Copy the records word for word, starting at the line that contains "scientific name: Chamaecyparis thyoides" and continuing through the last line of the records.
**** The input ****
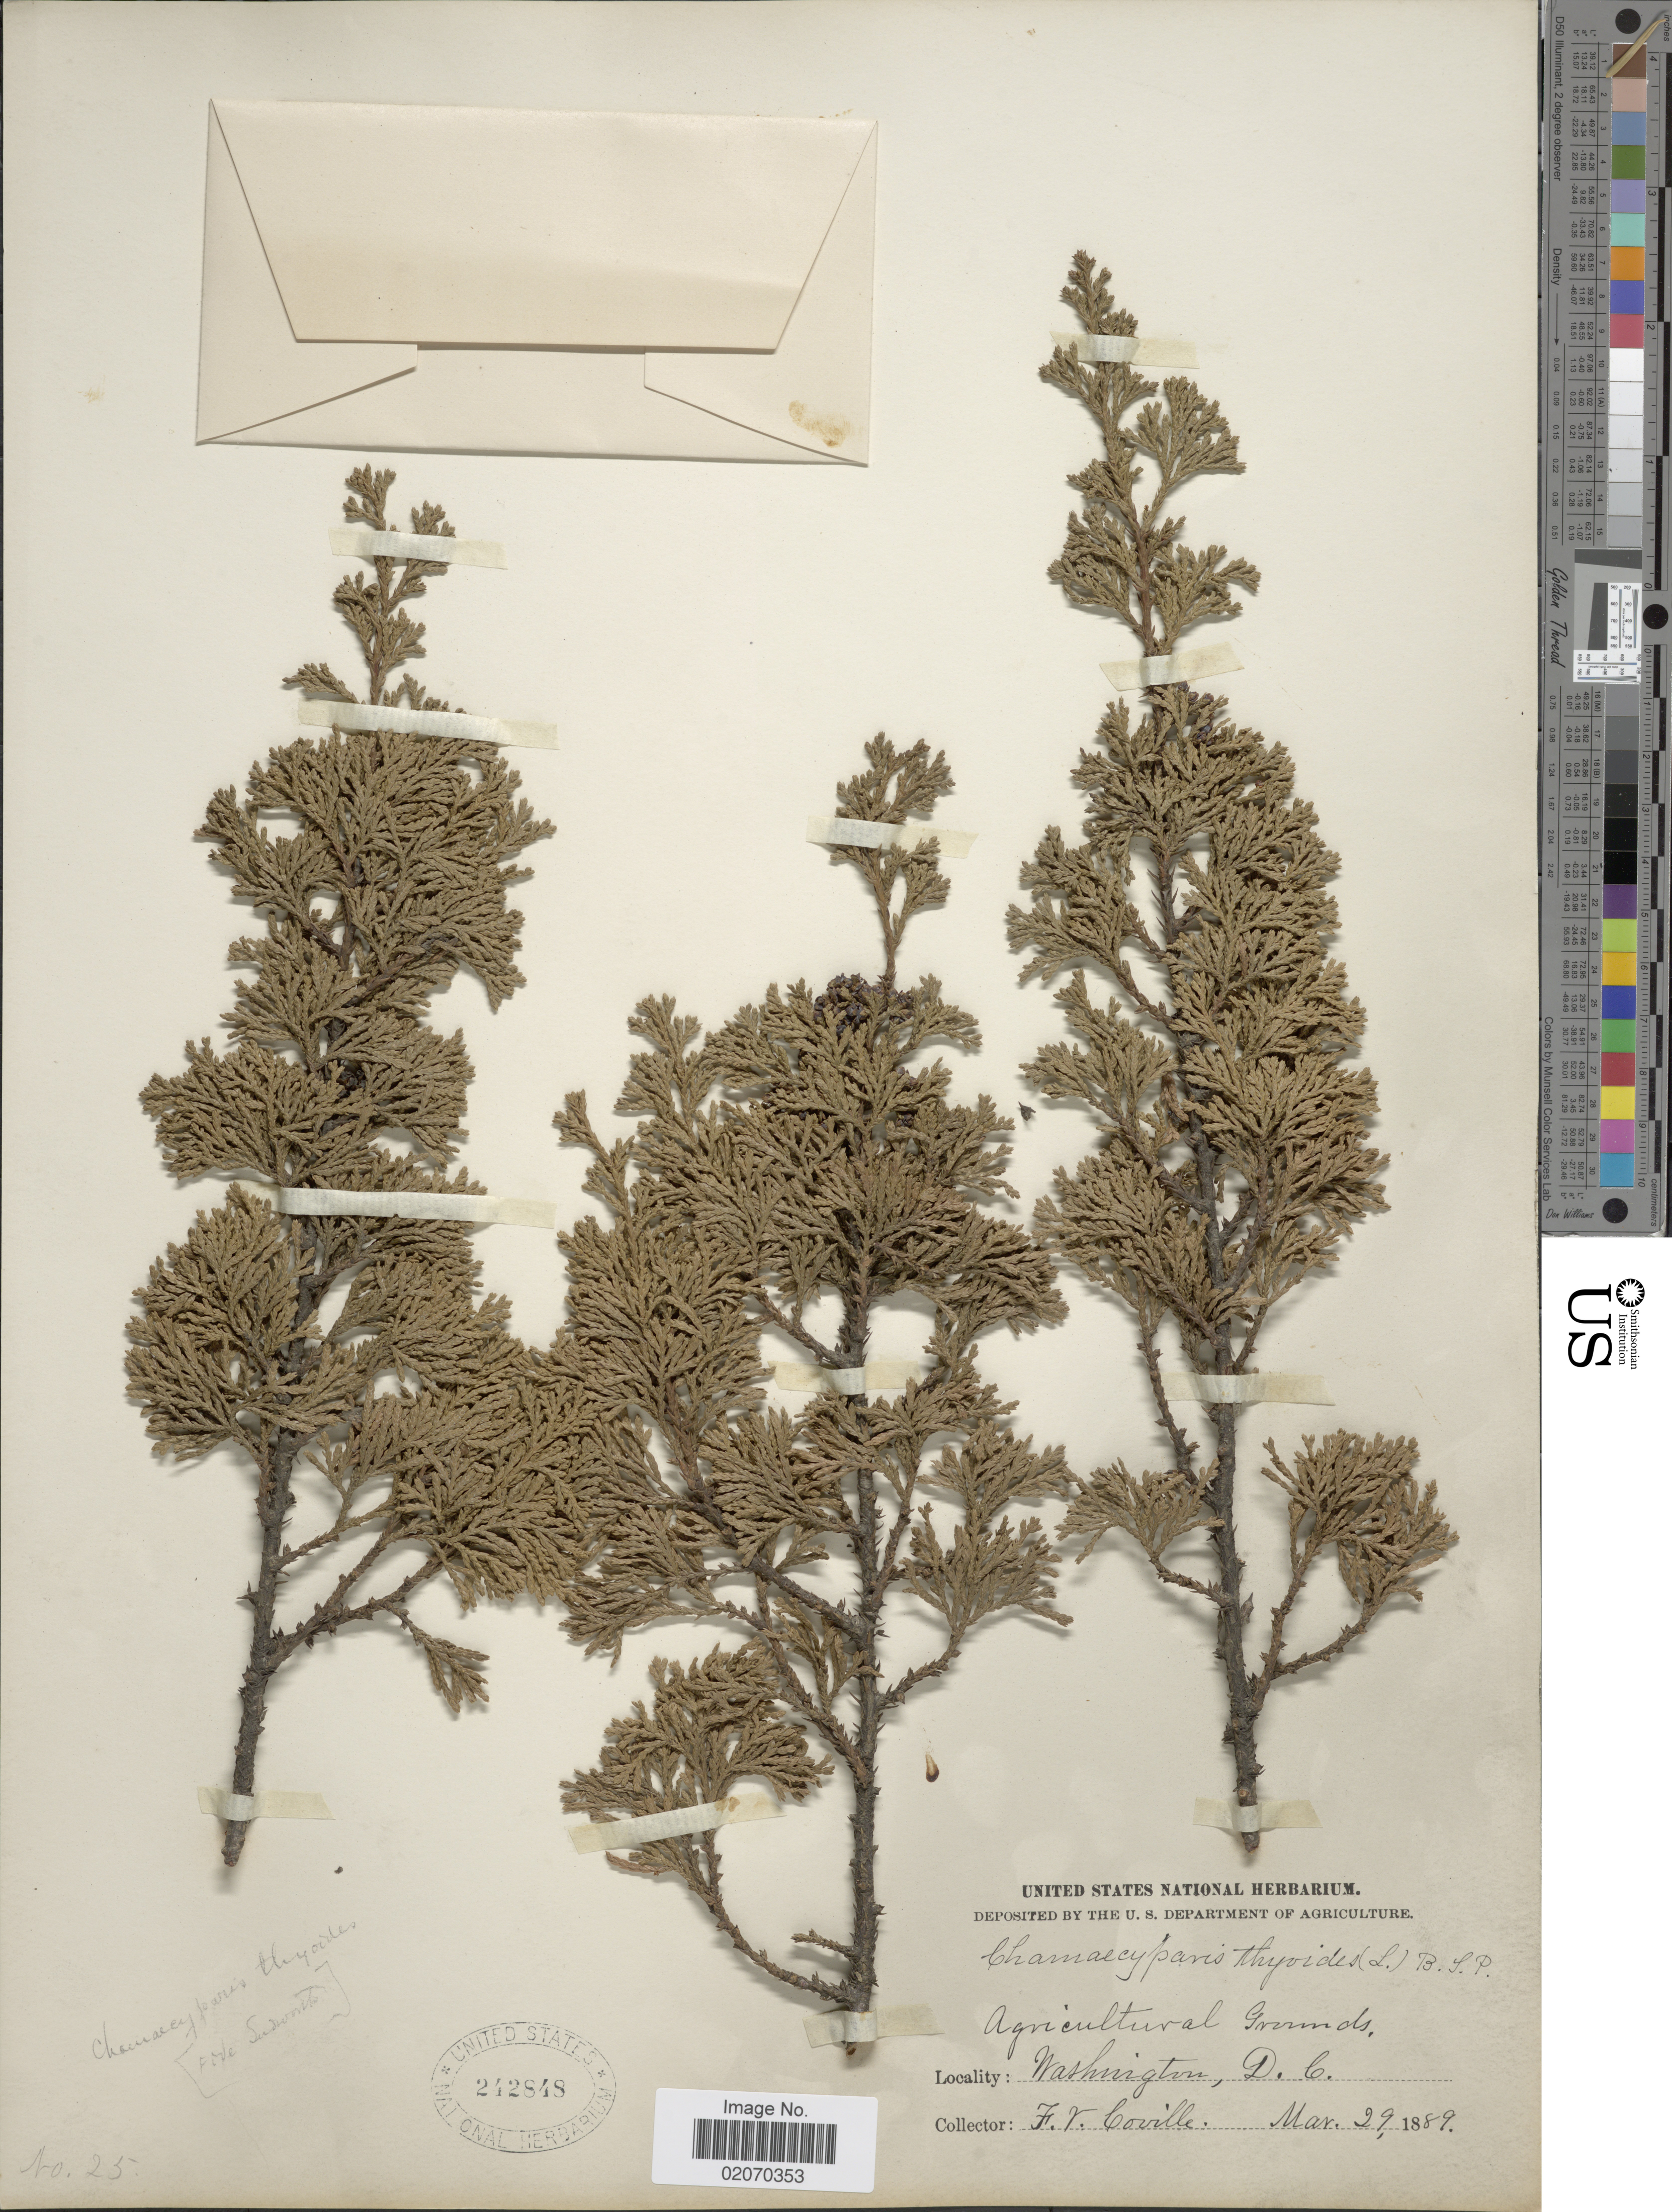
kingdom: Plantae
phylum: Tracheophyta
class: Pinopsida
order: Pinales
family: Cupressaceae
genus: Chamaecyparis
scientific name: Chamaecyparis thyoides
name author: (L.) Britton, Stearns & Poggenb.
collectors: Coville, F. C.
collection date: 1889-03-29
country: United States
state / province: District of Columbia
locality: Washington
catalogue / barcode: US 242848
****
> _Written response_
scientific name: Chamaecyparis thyoides
name author: (L.) Britton, Stearns & Poggenb.
collectors: Coville, F. C.
collection date: 1889-03-29
country: United States
state / province: District of Columbia
locality: Washington
catalogue / barcode: US 242848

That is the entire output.